Task to complete
All lines from the one containing "left back paw: (1329, 811)" down to the one containing "right shoulder: (306, 1677)", both ends included, are to be given again exactly; omit the rest of the listing below.

*** Opening of Data to examine ***

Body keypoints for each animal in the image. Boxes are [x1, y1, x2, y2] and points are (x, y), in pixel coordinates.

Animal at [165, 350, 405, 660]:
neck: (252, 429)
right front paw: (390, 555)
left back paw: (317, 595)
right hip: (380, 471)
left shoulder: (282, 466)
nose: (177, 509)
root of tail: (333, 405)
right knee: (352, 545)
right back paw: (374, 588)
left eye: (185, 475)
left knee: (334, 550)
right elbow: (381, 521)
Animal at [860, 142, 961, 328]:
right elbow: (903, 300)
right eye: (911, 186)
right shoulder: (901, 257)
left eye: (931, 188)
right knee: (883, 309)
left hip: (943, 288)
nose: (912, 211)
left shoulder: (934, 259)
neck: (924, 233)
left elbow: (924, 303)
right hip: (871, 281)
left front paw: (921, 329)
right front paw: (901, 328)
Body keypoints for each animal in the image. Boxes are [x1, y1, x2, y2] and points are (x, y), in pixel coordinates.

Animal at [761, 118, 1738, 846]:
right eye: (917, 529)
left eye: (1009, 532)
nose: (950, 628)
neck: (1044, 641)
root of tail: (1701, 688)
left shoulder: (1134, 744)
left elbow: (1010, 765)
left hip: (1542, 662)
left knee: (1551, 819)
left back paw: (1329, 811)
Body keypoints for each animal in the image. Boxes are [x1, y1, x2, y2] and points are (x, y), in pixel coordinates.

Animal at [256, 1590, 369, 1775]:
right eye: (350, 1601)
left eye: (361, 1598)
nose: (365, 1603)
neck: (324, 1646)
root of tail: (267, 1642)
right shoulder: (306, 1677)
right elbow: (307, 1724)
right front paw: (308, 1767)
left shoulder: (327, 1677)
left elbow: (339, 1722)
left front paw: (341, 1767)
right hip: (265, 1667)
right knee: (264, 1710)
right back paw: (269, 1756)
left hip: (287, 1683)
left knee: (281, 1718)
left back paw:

*** Close of Data to examine ***

Solution below
left back paw: (1329, 811)
Body keypoints for each animal in the image. Boxes are [x1, y1, x2, y2] and points are (x, y), in pixel coordinates.

Animal at [256, 1590, 369, 1775]:
right eye: (350, 1601)
left eye: (361, 1598)
nose: (365, 1603)
neck: (324, 1646)
root of tail: (267, 1642)
right shoulder: (306, 1677)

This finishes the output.